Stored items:

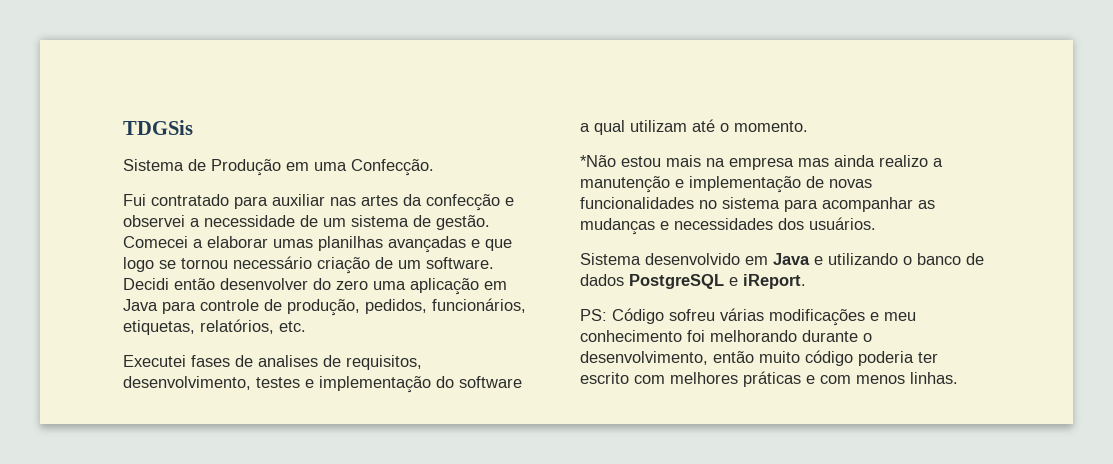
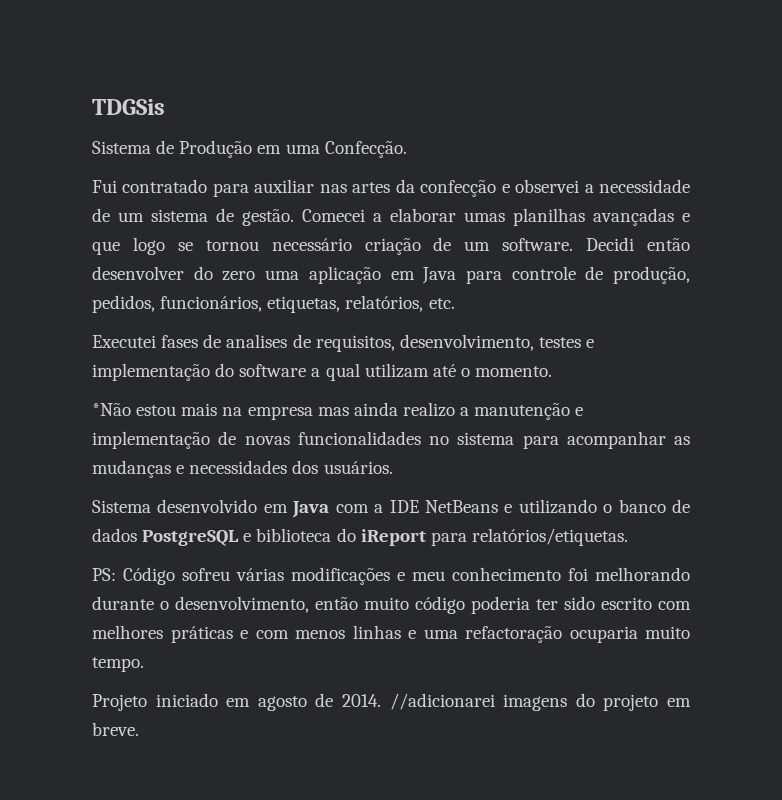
(810, 259) none -> [335,500,498,513] com a IDE NetBeans
[743,274,806,289] iReport. -> [256,528,628,546] biblioteca do iReport para relatórios/etiquetas.
(938, 357) none -> [564,596,595,610] sido
[910,372,958,384] linhas. -> [352,625,690,643] [92,657,144,672] [92,693,692,711] [92,722,139,736] linhas e uma refactoração ocuparia muito tempo. // Projeto iniciado em agosto de 2014. //adicionarei imagens do projeto em breve.

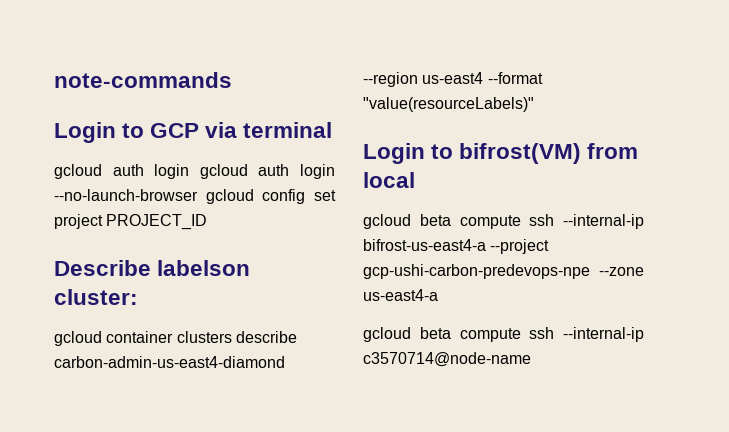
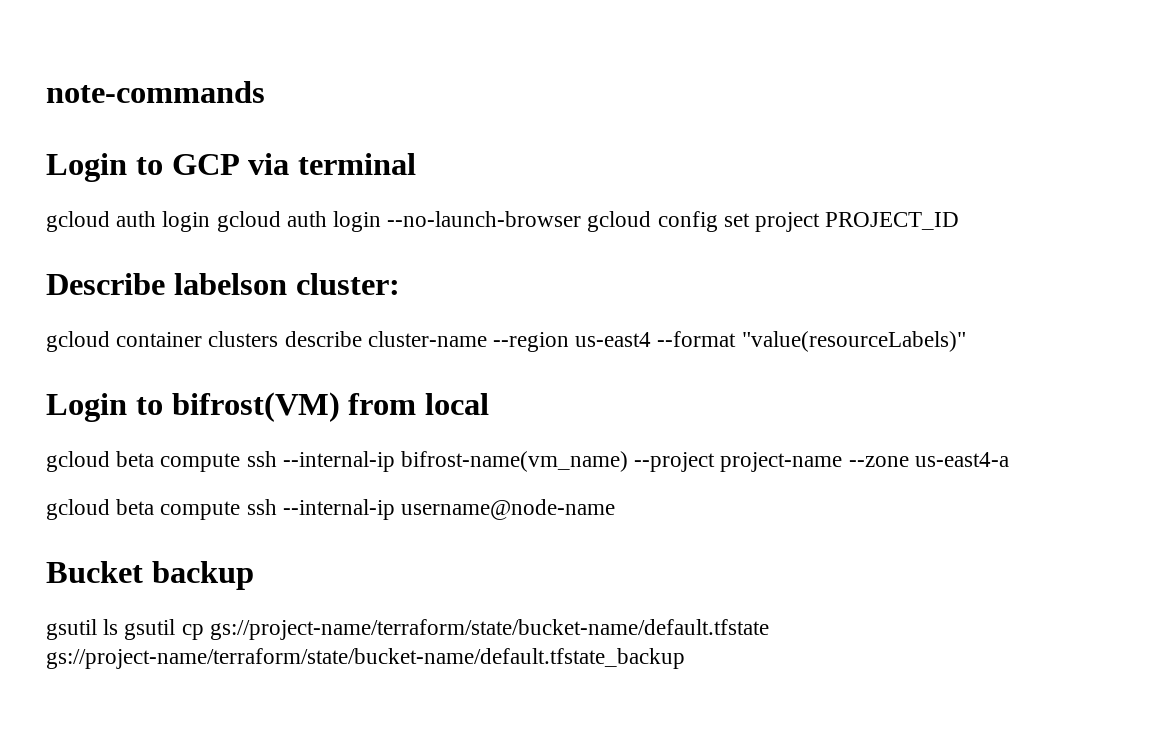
[54,356,285,368] carbon-admin-us-east4-diamond -> [367,331,487,347] cluster-name
[363,239,550,254] [363,264,590,279] bifrost-us-east4-a --project gcp-ushi-carbon-predevops-npe -> [401,451,843,472] bifrost-name(vm_name) --project project-name
[363,352,531,367] c3570714@node-name -> [401,499,616,520] [46,561,254,590] [46,619,769,640] [46,648,685,669] username@node-name // Bucket backup // gsutil ls gsutil cp gs://project-name/terraform/state/bucket-name/default.tfstate gs://project-name/terraform/state/bucket-name/default.tfstate_backup

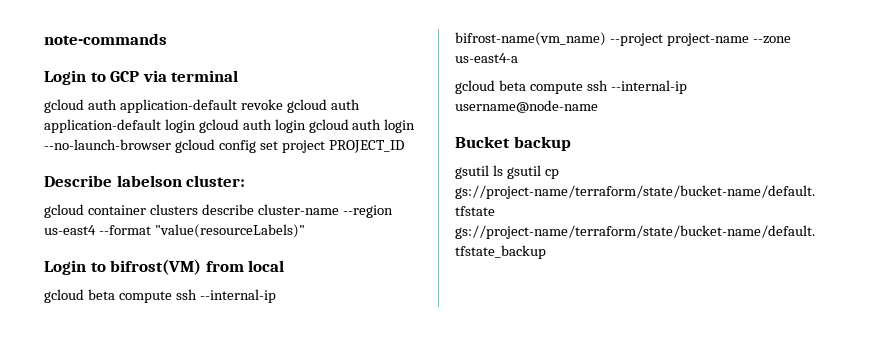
(157, 219) none -> [119,99,360,113] [44,119,272,133] application-default revoke gcloud auth application-default login gcloud auth

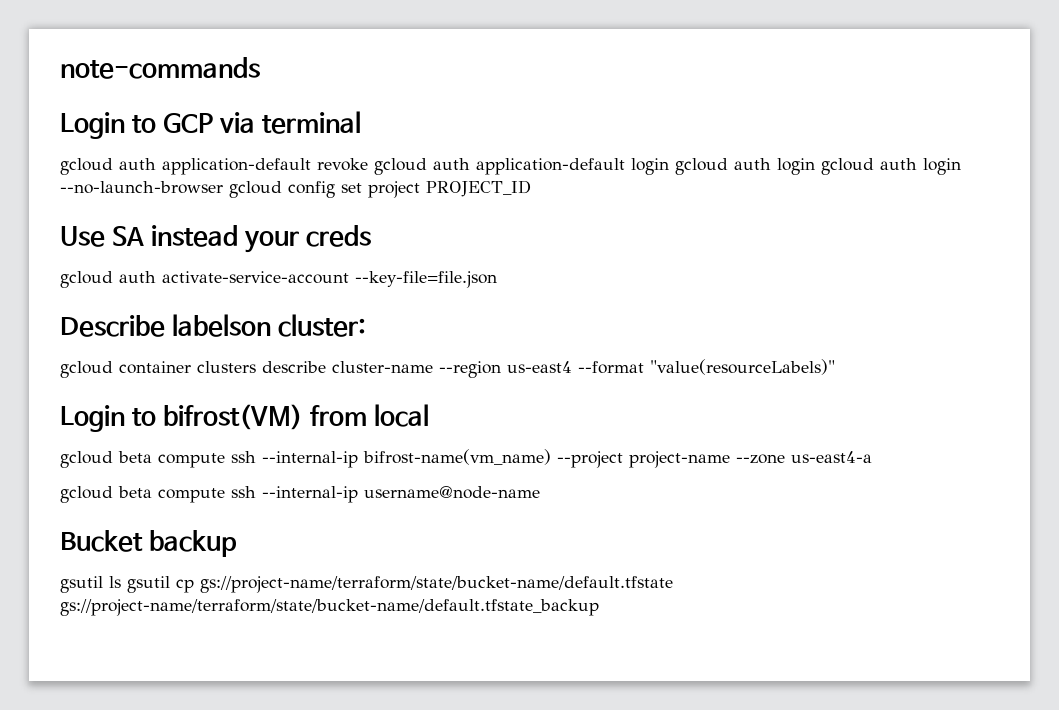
(404, 146) none -> [60,225,372,253] [60,271,497,288] // Use SA instead your creds // gcloud auth activate-service-account --key-file=file.json

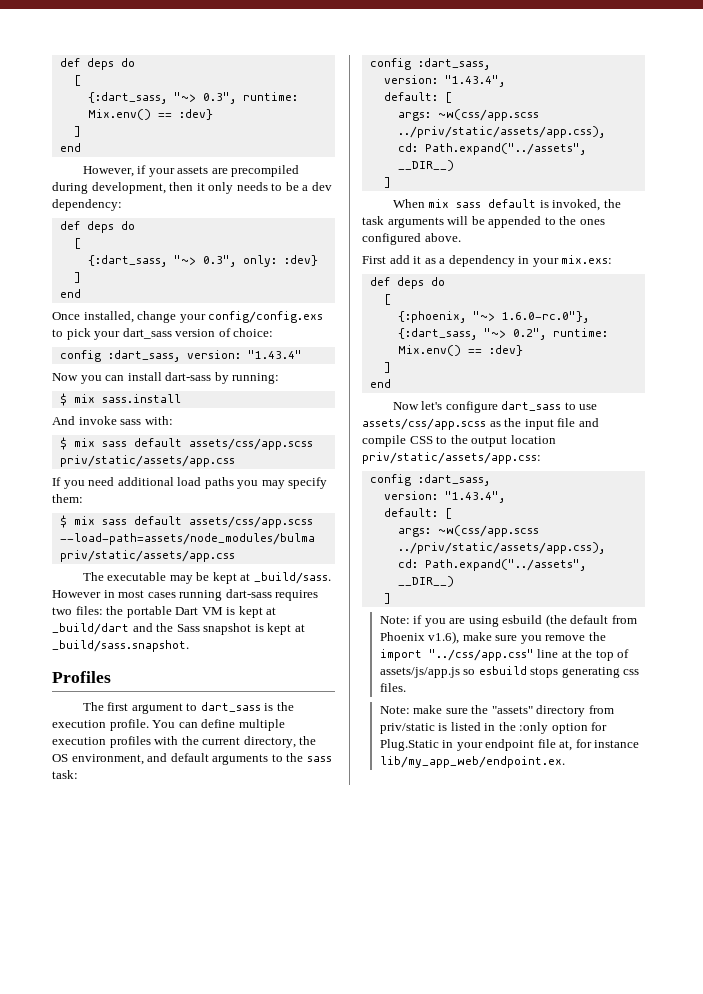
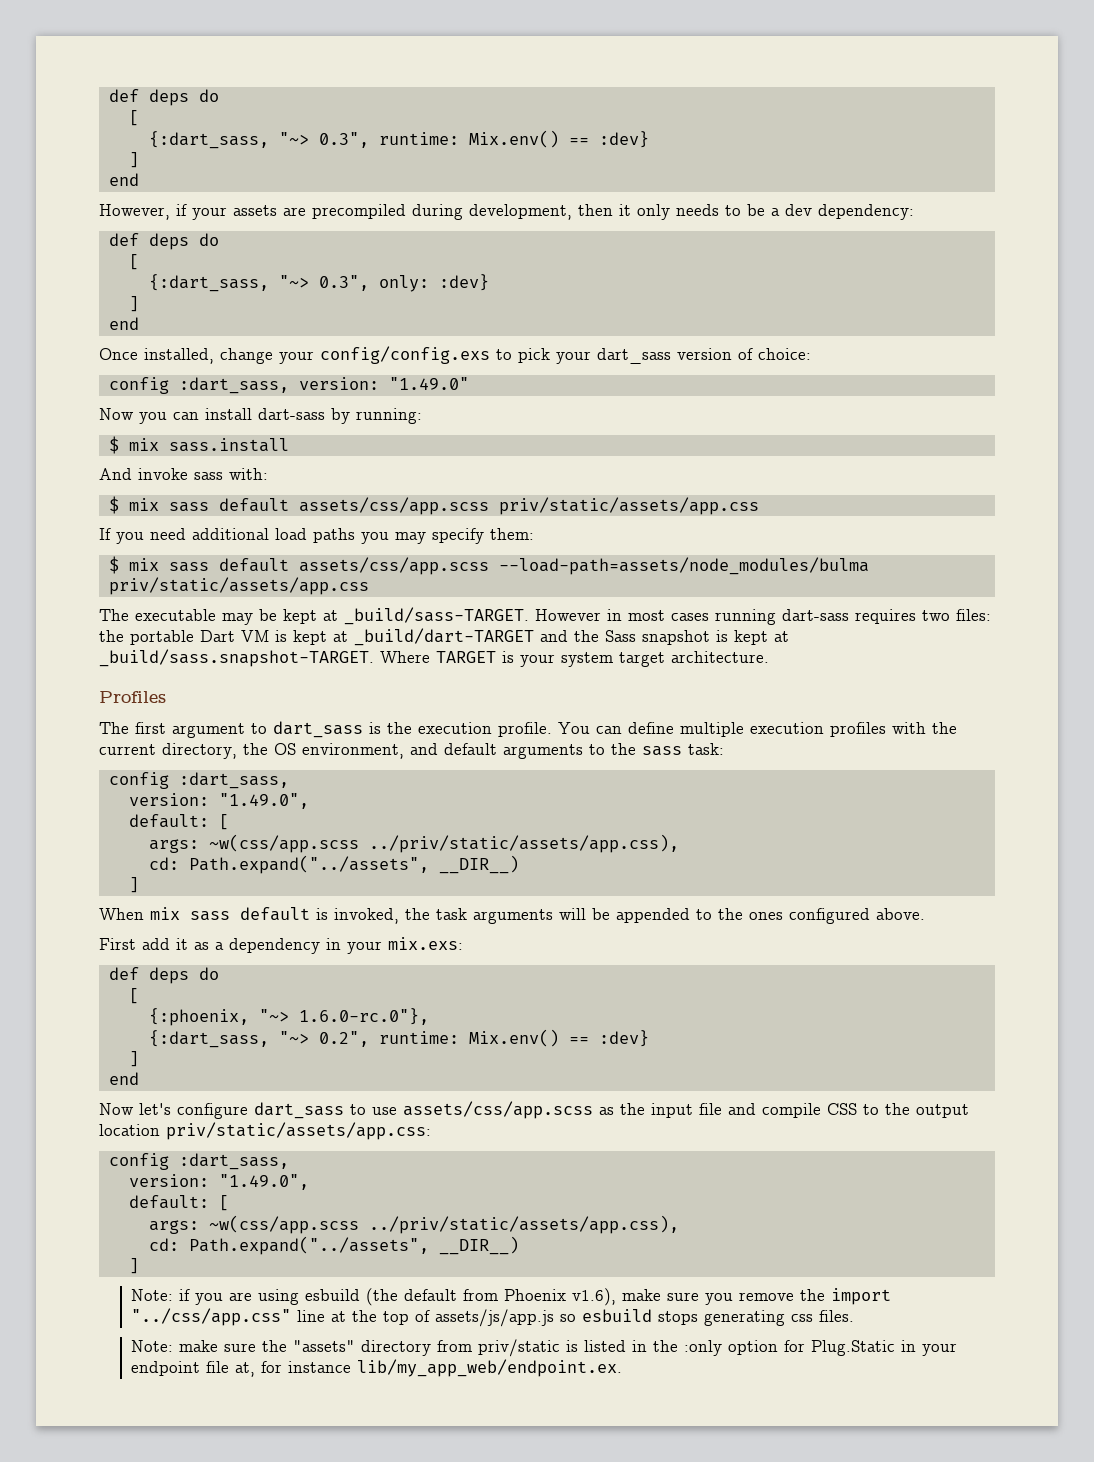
[247,350,302,359] "1.43.4" -> [388,377,469,390] "1.49.0"
[253,572,331,584] _build/sass. -> [344,607,529,625] _build/sass-TARGET.
[52,623,129,635] _build/dart -> [354,628,534,646] _build/dart-TARGET
[52,640,189,652] _build/sass.snapshot. -> [99,649,769,667] _build/sass.snapshot-TARGET. Where TARGET is your system target architecture.
[444,75,505,87] "1.43.4", -> [218,793,309,809] "1.49.0",
[444,491,505,503] "1.43.4", -> [218,1174,309,1190] "1.49.0",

* [What the task requires]
If a line of the data contains "gcloud", copy it out.

* [Finished task]
(157, 219) none -> [119,99,360,113] [44,119,272,133] application-default revoke gcloud auth application-default login gcloud auth
(404, 146) none -> [60,225,372,253] [60,271,497,288] // Use SA instead your creds // gcloud auth activate-service-account --key-file=file.json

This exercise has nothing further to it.